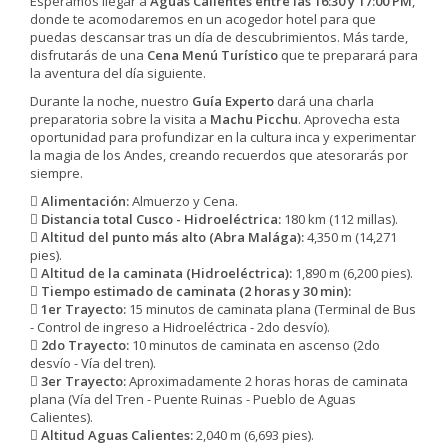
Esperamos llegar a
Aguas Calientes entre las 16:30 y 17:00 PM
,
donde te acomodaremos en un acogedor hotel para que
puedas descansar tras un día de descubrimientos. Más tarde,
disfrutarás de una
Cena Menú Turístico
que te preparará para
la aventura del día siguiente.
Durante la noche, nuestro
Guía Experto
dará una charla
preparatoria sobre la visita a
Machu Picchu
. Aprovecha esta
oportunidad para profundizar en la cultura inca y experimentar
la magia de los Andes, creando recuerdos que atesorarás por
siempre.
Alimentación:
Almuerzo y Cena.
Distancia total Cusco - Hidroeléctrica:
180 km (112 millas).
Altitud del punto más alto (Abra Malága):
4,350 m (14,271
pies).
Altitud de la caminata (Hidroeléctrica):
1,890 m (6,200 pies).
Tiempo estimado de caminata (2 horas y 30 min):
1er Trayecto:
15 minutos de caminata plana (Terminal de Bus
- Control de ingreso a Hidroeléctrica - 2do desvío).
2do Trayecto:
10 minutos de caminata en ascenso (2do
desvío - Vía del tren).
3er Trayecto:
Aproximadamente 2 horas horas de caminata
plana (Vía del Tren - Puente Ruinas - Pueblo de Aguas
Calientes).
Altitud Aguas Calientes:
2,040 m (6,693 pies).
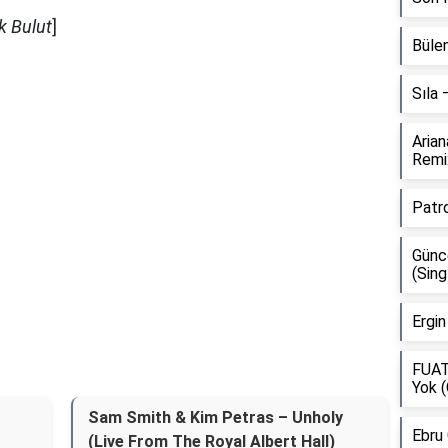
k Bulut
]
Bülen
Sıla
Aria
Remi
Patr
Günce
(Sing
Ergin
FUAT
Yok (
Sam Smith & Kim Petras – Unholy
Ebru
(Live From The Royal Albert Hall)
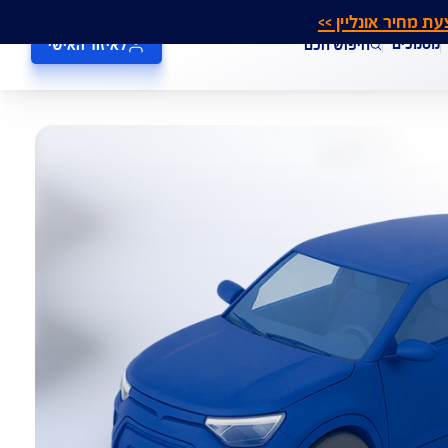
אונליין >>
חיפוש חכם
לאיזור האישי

.....

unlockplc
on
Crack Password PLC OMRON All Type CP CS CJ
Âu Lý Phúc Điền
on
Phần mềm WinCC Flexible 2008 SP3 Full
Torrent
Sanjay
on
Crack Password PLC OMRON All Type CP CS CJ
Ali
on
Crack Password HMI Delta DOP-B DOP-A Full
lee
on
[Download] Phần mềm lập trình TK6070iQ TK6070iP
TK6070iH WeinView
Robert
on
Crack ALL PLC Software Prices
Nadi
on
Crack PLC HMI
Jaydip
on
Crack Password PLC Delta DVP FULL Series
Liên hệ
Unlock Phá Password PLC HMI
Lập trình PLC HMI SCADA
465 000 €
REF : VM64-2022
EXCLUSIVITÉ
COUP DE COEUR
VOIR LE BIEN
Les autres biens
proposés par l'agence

.....

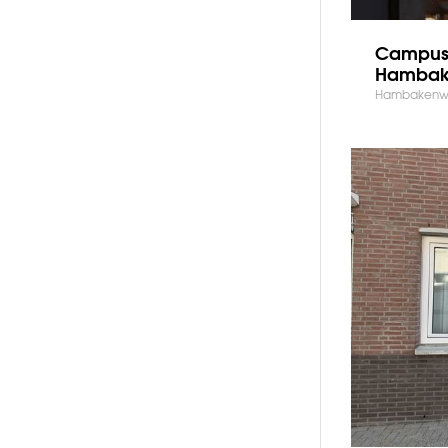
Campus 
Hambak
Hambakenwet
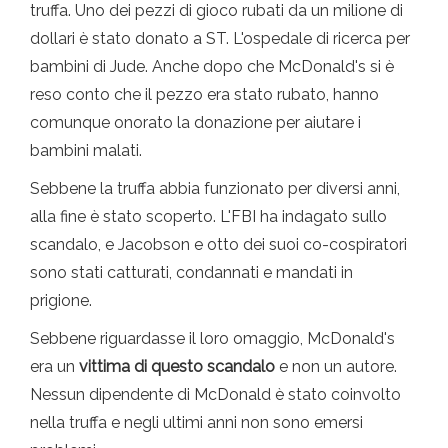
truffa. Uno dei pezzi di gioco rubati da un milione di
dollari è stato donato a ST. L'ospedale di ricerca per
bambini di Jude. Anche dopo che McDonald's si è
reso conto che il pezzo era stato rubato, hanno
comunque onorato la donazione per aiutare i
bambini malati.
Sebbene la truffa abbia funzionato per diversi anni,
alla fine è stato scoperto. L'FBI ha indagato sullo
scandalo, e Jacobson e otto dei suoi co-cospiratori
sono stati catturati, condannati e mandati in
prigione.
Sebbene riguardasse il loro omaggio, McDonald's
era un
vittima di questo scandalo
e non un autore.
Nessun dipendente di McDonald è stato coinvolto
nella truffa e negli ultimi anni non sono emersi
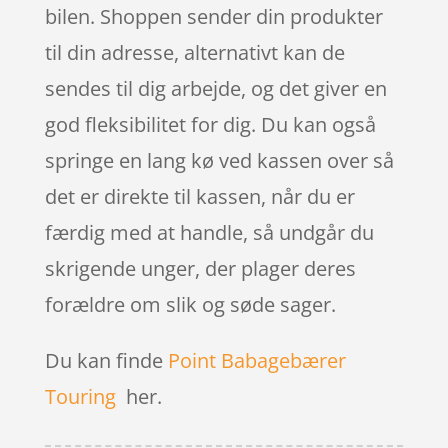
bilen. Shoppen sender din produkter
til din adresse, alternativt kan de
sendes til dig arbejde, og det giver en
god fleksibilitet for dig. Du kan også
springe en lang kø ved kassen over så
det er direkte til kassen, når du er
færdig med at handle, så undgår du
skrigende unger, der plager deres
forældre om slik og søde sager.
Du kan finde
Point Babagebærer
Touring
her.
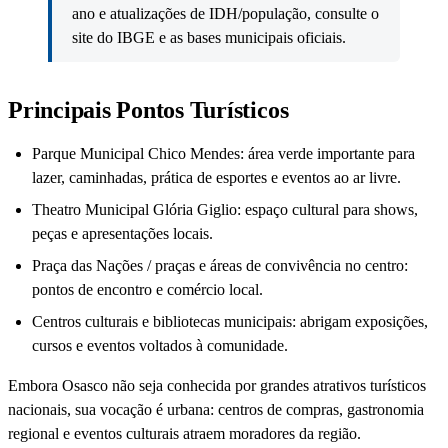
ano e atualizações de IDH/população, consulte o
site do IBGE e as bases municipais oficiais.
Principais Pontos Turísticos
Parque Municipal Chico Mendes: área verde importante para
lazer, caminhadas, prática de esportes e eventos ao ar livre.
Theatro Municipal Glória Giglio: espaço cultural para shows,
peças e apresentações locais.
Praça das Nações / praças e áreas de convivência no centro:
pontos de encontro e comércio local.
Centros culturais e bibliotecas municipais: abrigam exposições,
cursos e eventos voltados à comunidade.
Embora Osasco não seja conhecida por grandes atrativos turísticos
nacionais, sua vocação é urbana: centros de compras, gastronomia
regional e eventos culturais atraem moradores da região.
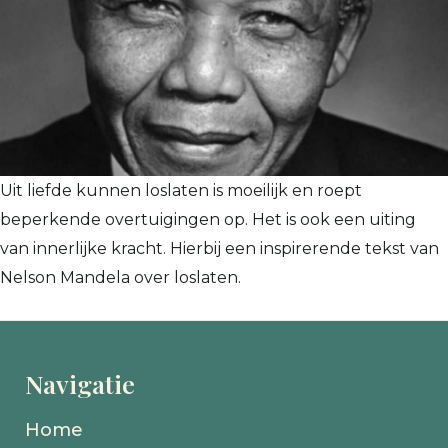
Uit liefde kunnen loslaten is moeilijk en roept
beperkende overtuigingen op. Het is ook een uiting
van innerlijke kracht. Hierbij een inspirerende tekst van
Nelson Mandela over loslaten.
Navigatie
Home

.....

Work instructions
Print everything from the line with "vittima di questo scandalo" down to the line with "lazer, caminhadas, prática" in the entries above, both lines included and nothing more, without the pictures.

Solution to the exercise
vittima di questo scandalo
e non un autore.
Nessun dipendente di McDonald è stato coinvolto
nella truffa e negli ultimi anni non sono emersi
bilen. Shoppen sender din produkter
til din adresse, alternativt kan de
sendes til dig arbejde, og det giver en
god fleksibilitet for dig. Du kan også
springe en lang kø ved kassen over så
det er direkte til kassen, når du er
færdig med at handle, så undgår du
skrigende unger, der plager deres
forældre om slik og søde sager.
Du kan finde
Point Babagebærer
Touring
her.
ano e atualizações de IDH/população, consulte o
site do IBGE e as bases municipais oficiais.
Principais Pontos Turísticos
Parque Municipal Chico Mendes: área verde importante para
lazer, caminhadas, prática de esportes e eventos ao ar livre.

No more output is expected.